Anti-PatternWhy It Is WrongWhat to Do Instead
Manual production deploymentsNo audit trail, error-proneAutomate via CI/CD
Shared or hardcoded secretsSecurity breach riskUse secrets manager
No rollback plan before deployingStuck if deploy failsDocument rollback before every deploy
latest
tag for production images
Non-reproduciblePin specific version tags
Running containers as rootSecurity vulnerabilityUse non-root user in Dockerfile
Alert fatigue from non-actionable alertsReal issues get missedAlert on symptoms, tune thresholds
Skipping staging environmentBugs found in productionAlways deploy to staging first
Snowflake servers with manual configCannot reproduce, cannot scaleInfrastructure as code
Monitoring without alertingNobody notices problemsWire alerts to monitoring
反模式问题所在替代方案
手动部署生产环境无审计轨迹,易出错通过CI/CD自动化部署
共享或硬编码密钥存在安全泄露风险使用密钥管理器
部署前无回滚计划部署失败后无法处理每次部署前先编写回滚方案
生产镜像使用
latest
标签
构建不可复现绑定具体版本标签
用root用户运行容器存在安全漏洞Dockerfile中使用非root用户
无操作价值的告警导致告警疲劳真实问题被忽略基于现象告警,调整阈值
跳过预发环境生产环境才发现Bug总是先部署到预发环境验证
手动配置的雪花服务器无法复现,无法扩容用基础设施即代码管理
有监控无告警没人发现问题监控配置对应告警

Key Principles

核心原则

  • Infrastructure as code — no manual changes to production
  • Immutable infrastructure — replace, do not patch
  • Cattle, not pets — servers are disposable
  • Shift left security — scan early in pipeline
  • Least privilege — minimal permissions everywhere
  • Automate everything that runs more than twice
  • Test the disaster recovery plan regularly
  • 基础设施即代码——禁止手动修改生产环境
  • 不可变基础设施——替换实例,而非直接修补
  • 牛而非宠物——服务器是可丢弃的
  • 安全左移——在流水线早期就进行安全扫描
  • 最小权限——所有场景都配置最小必要权限
  • 所有运行超过两次的操作都要自动化
  • 定期测试灾难恢复计划

Documentation Lookup (Context7)

文档查询(Context7)

Use
mcp__context7__resolve-library-id
then
mcp__context7__query-docs
for up-to-date docs.
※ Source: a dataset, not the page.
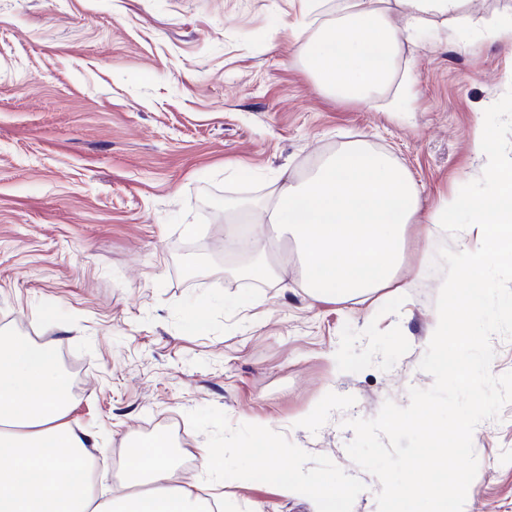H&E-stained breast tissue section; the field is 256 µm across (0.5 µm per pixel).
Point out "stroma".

Returned docs override memorized knowledge.
  • docker
    — for Dockerfile syntax, compose configuration, or multi-stage builds
  • kubernetes
    — for resource manifests, kubectl commands, or Helm charts
  • terraform
    — for provider configuration, resource blocks, or state management

先使用
mcp__context7__resolve-library-id
再调用
mcp__context7__query-docs
获取最新文档,返回的文档优先级高于记忆知识。
  • docker
    — 查询Dockerfile语法、compose配置或多阶段构建相关内容
  • kubernetes
    — 查询资源清单、kubectl命令或Helm charts相关内容
  • terraform
    — 查询提供商配置、资源块或状态管理相关内容

Integration Points

集成点

SkillIntegration
deployment
Provides higher-level deploy pipeline orchestration
security-review
Security scan stage in CI pipeline
planning
Infrastructure changes are planned like features
verification-before-completion
Post-deploy verification gate
finishing-a-development-branch
Merge triggers deployment pipeline
mcp-builder
MCP servers need containerization and deployment
技能集成方式
deployment
提供更高层级的部署流水线编排能力
security-review
CI流水线中的安全扫描阶段
planning
基础设施变更和功能特性一样做规划
verification-before-completion
部署后校验关卡
finishing-a-development-branch
合并代码触发部署流水线
mcp-builder
MCP服务需要容器化和部署

Skill Type

技能类型

FLEXIBLE — Adapt tooling and patterns to the project's cloud provider, team size, and operational maturity. The principles (IaC, immutability, observability) are constant; the specific tools are interchangeable.
灵活适配——根据项目的云服务商、团队规模和运维成熟度调整工具和模式。原则(基础设施即代码、不可变性、可观测性)固定不变,具体工具可替换。